# [Assigned task]
Count all lines holding "into" in the data below and say the number, nothing more.
Data section section start
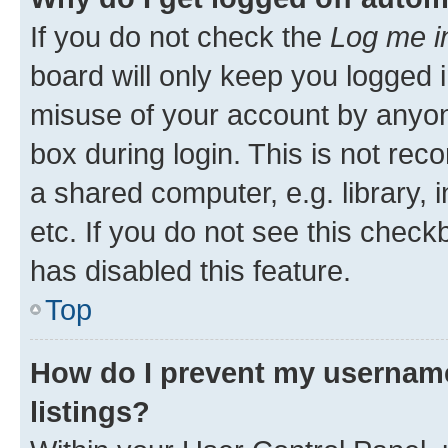
If you do not check the
Log me i
board will only keep you logged i
misuse of your account by anyone
box during login. This is not r
a shared computer, e.g. library, 
etc. If you do not see this check
has disabled this feature.
Top
How do I prevent my username
listings?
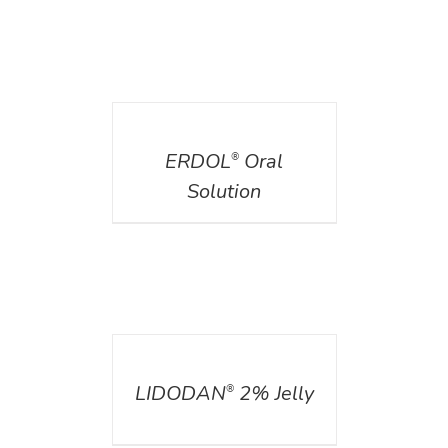
DETAILS
ERDOL
Oral
®
Solution
DETAILS
LIDODAN
2% Jelly
®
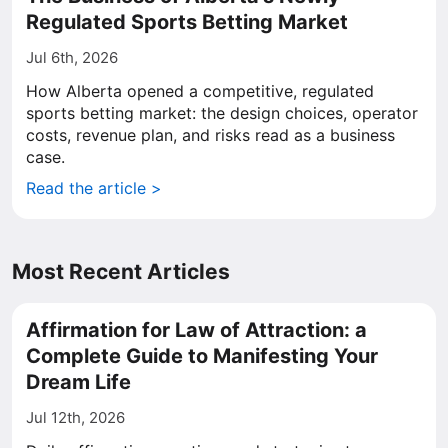
Regulated Sports Betting Market
Jul 6th, 2026
How Alberta opened a competitive, regulated
sports betting market: the design choices, operator
costs, revenue plan, and risks read as a business
case.
Read the article >
Most Recent Articles
Affirmation for Law of Attraction: a
Complete Guide to Manifesting Your
Dream Life
Jul 12th, 2026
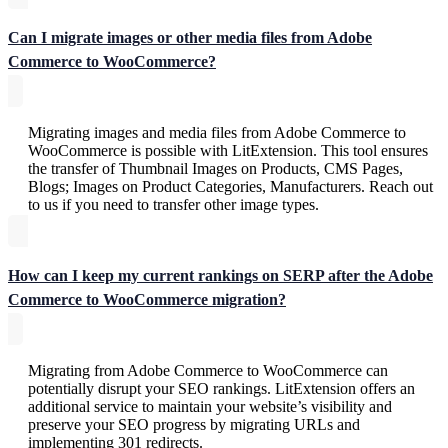
Can I migrate images or other media files from Adobe
Commerce to WooCommerce?
Migrating images and media files from Adobe Commerce to
WooCommerce is possible with LitExtension. This tool ensures
the transfer of Thumbnail Images on Products, CMS Pages,
Blogs; Images on Product Categories, Manufacturers. Reach out
to us if you need to transfer other image types.
How can I keep my current rankings on SERP after the Adobe
Commerce to WooCommerce migration?
Migrating from Adobe Commerce to WooCommerce can
potentially disrupt your SEO rankings. LitExtension offers an
additional service to maintain your website’s visibility and
preserve your SEO progress by migrating URLs and
implementing 301 redirects.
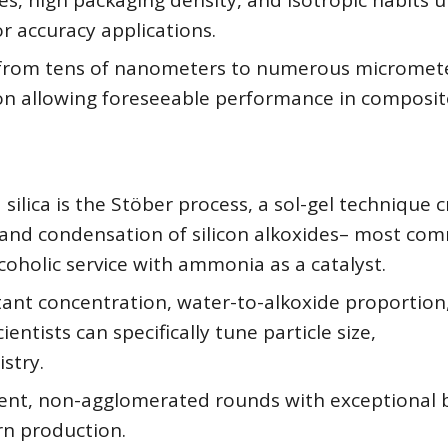
ces, high packaging density, and isotropic habits 
r accuracy applications.
 from tens of nanometers to numerous micromete
tion allowing foreseeable performance in composit
ilica is the Stöber process, a sol-gel technique 
is and condensation of silicon alkoxides– most co
lcoholic service with ammonia as a catalyst.
tant concentration, water-to-alkoxide proportion
entists can specifically tune particle size,
stry.
tent, non-agglomerated rounds with exceptional 
rn production.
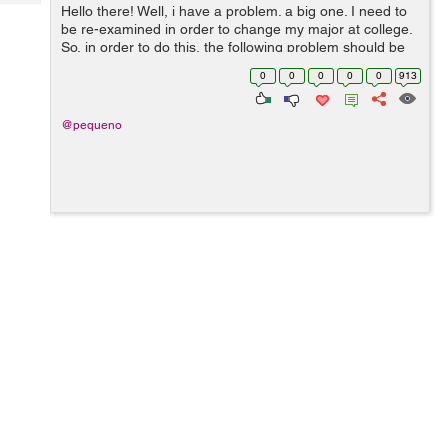
Tech
Hello there! Well, i have a problem. a big one. I need to
Post
be re-examined in order to change my major at college.
Query
Blogs
So, in order to do this, the following problem should be
solved until 28 May . > Eulerian cycles. Implemen...
0
0
0
0
0
913
@pequeno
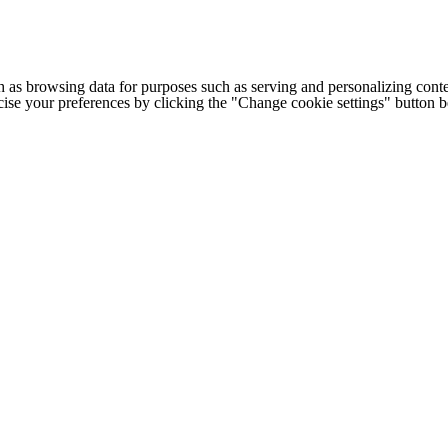
h as browsing data for purposes such as serving and personalizing conte
cise your preferences by clicking the "Change cookie settings" button 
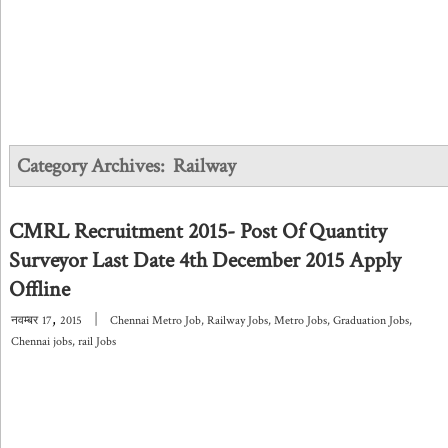
Category Archives:
Railway
CMRL Recruitment 2015- Post Of Quantity
Surveyor Last Date 4th December 2015 Apply
Offline
,
|
नवम्बर
17
2015
Chennai Metro Job
,
Railway Jobs
,
Metro Jobs
,
Graduation Jobs
,
Chennai jobs
,
rail Jobs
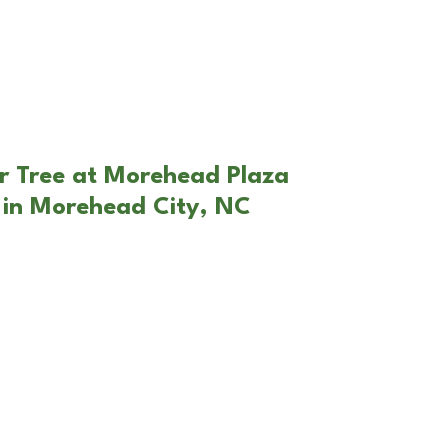
r Tree at Morehead Plaza
 in Morehead City, NC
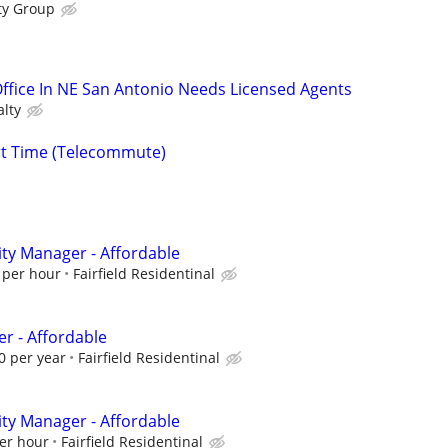
ty Group
 Office In NE San Antonio Needs Licensed Agents
alty
rt Time (Telecommute)
ty Manager - Affordable
 per hour
Fairfield Residentinal
 - Affordable
0 per year
Fairfield Residentinal
ty Manager - Affordable
er hour
Fairfield Residentinal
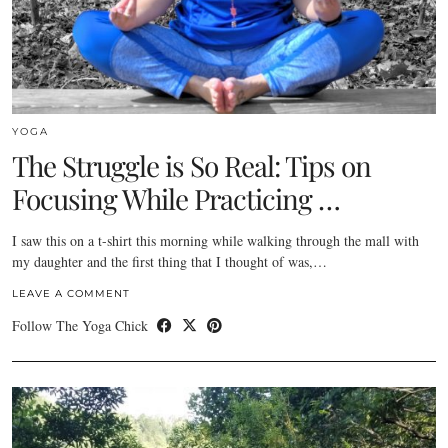
YOGA
The Struggle is So Real: Tips on
Focusing While Practicing …
I saw this on a t-shirt this morning while walking through the mall with
my daughter and the first thing that I thought of was,…
LEAVE A COMMENT
Follow The Yoga Chick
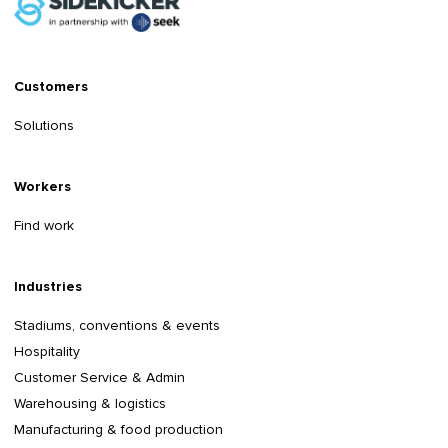
Customers
Solutions
Workers
Find work
Industries
Stadiums, conventions & events
Hospitality
Customer Service & Admin
Warehousing & logistics
Manufacturing & food production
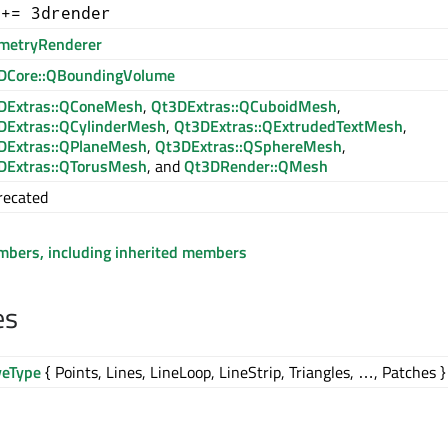
 += 3drender
metryRenderer
DCore::QBoundingVolume
DExtras::QConeMesh
,
Qt3DExtras::QCuboidMesh
,
DExtras::QCylinderMesh
,
Qt3DExtras::QExtrudedTextMesh
,
DExtras::QPlaneMesh
,
Qt3DExtras::QSphereMesh
,
DExtras::QTorusMesh
, and
Qt3DRender::QMesh
recated
embers, including inherited members
es
veType
{ Points, Lines, LineLoop, LineStrip, Triangles, …, Patches }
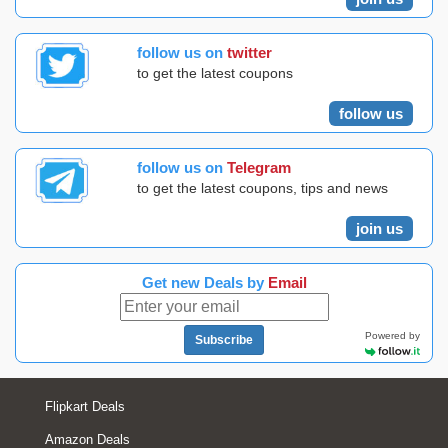
follow us on
twitter
to get the latest coupons
follow us
follow us on
Telegram
to get the latest coupons, tips and news
join us
Get new Deals by
Email
Powered by
Subscribe
Flipkart Deals
Amazon Deals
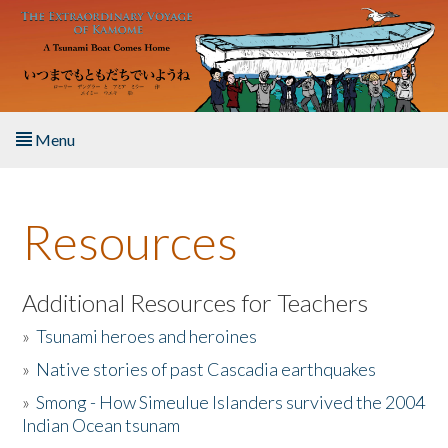
Skip to main content
Menu
Home
Resources
About the Book
Listen to the Book
Additional Resources for Teachers
»
Tsunami heroes and heroines
Activities
»
Native stories of past Cascadia earthquakes
The Story & Student Exchange
»
Smong - How Simeulue Islanders survived the 2004
Indian Ocean tsunam
Resources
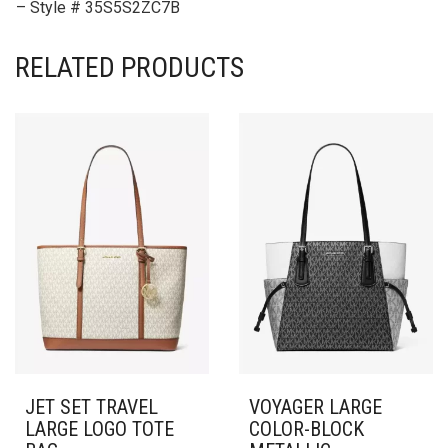
– Style # 35S5S2ZC7B
RELATED PRODUCTS
JET SET TRAVEL
VOYAGER LARGE
LARGE LOGO TOTE
COLOR-BLOCK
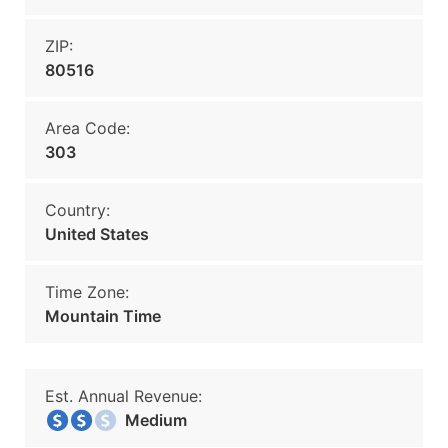
ZIP:
80516
Area Code:
303
Country:
United States
Time Zone:
Mountain Time
Est. Annual Revenue:
Medium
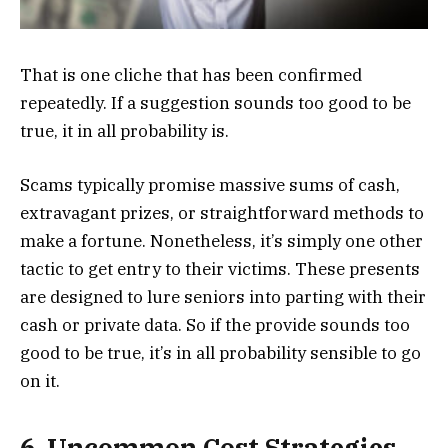
That is one cliche that has been confirmed
repeatedly. If a suggestion sounds too good to be
true, it in all probability is.
Scams typically promise massive sums of cash,
extravagant prizes, or straightforward methods to
make a fortune. Nonetheless, it’s simply one other
tactic to get entry to their victims. These presents
are designed to lure seniors into parting with their
cash or private data. So if the provide sounds too
good to be true, it’s in all probability sensible to go
on it.
6. Uncommon Cost Strategies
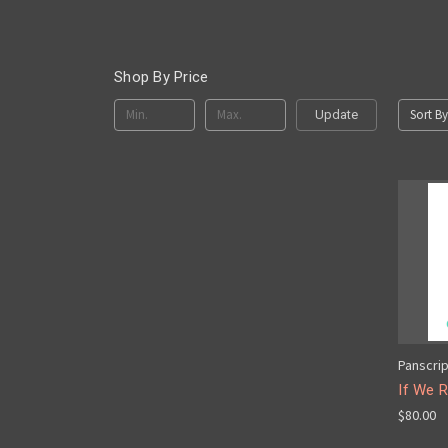
Shop By Price
Sort By
Update
Panscri
If We R
$80.00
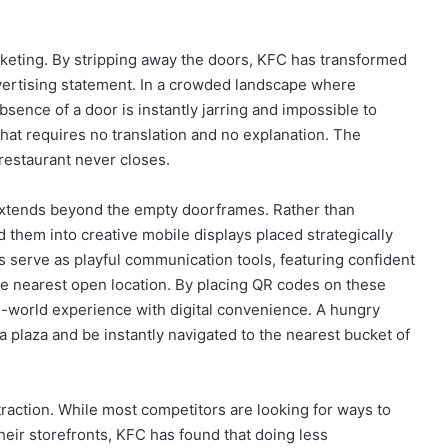
rketing. By stripping away the doors, KFC has transformed
advertising statement. In a crowded landscape where
bsence of a door is instantly jarring and impossible to
y that requires no translation and no explanation. The
 restaurant never closes.
extends beyond the empty doorframes. Rather than
them into creative mobile displays placed strategically
serve as playful communication tools, featuring confident
he nearest open location. By placing QR codes on these
al-world experience with digital convenience. A hungry
 plaza and be instantly navigated to the nearest bucket of
action. While most competitors are looking for ways to
eir storefronts, KFC has found that doing less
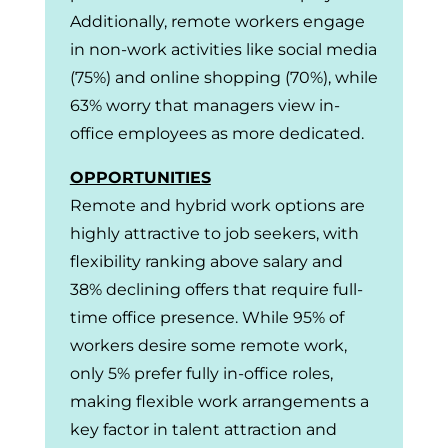
Additionally, remote workers engage
in non-work activities like social media
(75%) and online shopping (70%), while
63% worry that managers view in-
office employees as more dedicated.
OPPORTUNITIES
Remote and hybrid work options are
highly attractive to job seekers, with
flexibility ranking above salary and
38% declining offers that require full-
time office presence. While 95% of
workers desire some remote work,
only 5% prefer fully in-office roles,
making flexible work arrangements a
key factor in talent attraction and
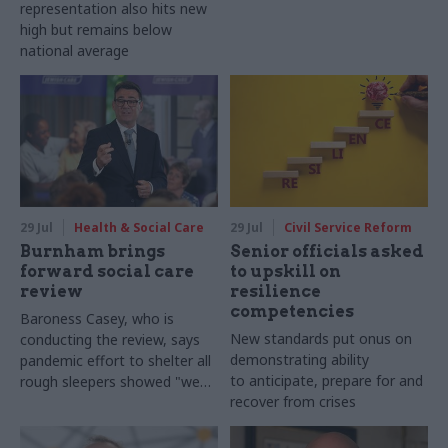
representation also hits new
high but remains below
national average
29 Jul
Health & Social Care
29 Jul
Civil Service Reform
Burnham brings
Senior officials asked
forward social care
to upskill on
review
resilience
competencies
Baroness Casey, who is
New standards put onus on
conducting the review, says
demonstrating ability
pandemic effort to shelter all
to anticipate, prepare for and
rough sleepers showed "we
recover from crises
can do difficult in this country
and we can do it well"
Data section section end
# [Your response]
2